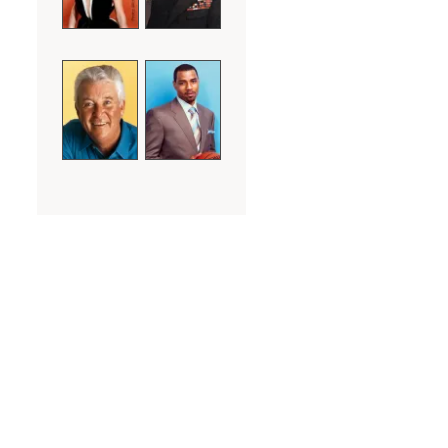
Marty gave me some simple
tips that day and then
encouraged me to take those
keys and apply them to
methods of learning that I had
received from the special
teachers that I had come
across in my life, particularly
the 6 Hall of Fame basketball
coaches that I had played for
throughout my career. The
beginning of my whole new life
was as simple as that. No
gimmicks, tricks or shortcuts.
Just the realization that with
some help, guidance and a lot
of hard work that I too could do
what seemed so easy, simple
and natural to everyone else,
yet seemed impossibly out of
my reach and comprehension.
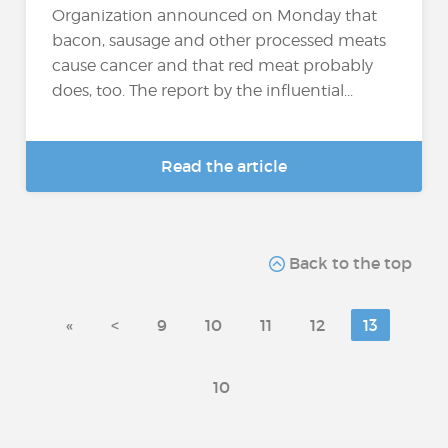
Organization announced on Monday that
bacon, sausage and other processed meats
cause cancer and that red meat probably
does, too. The report by the influential...
Read the article
Back to the top
«
<
9
10
11
12
13
10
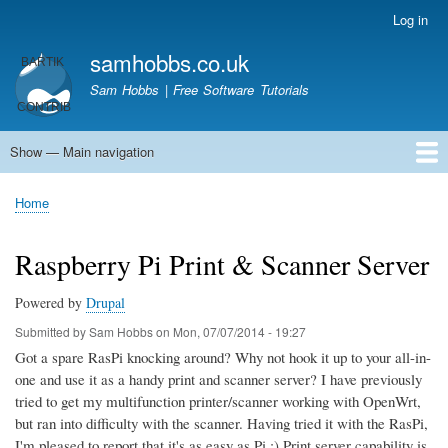
Skip
Log in
User
to
account
samhobbs.co.uk
main
menu
content
Sam Hobbs | Free Software Tutorials
Show — Main navigation
Main
navigation
Home
Kodi server
Raspberry Pi Email Server
Tutorials
About This Site
Get In Touch
Home
Breadcrumb
Raspberry Pi Print & Scanner Server
Powered by
Drupal
Submitted by
Sam Hobbs
on
Mon, 07/07/2014 - 19:27
Got a spare RasPi knocking around? Why not hook it up to your all-in-
one and use it as a handy print and scanner server? I have previously
tried to get my multifunction printer/scanner working with OpenWrt,
but ran into difficulty with the scanner. Having tried it with the RasPi,
I'm pleased to report that it's as easy as Pi ;) Print server capability is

----------

## EXERCISE REQUIREMENTS
Copy out, from the data above, every line holding the word "Tutorials".

## TASK OUTPUT
Sam Hobbs | Free Software Tutorials
Tutorials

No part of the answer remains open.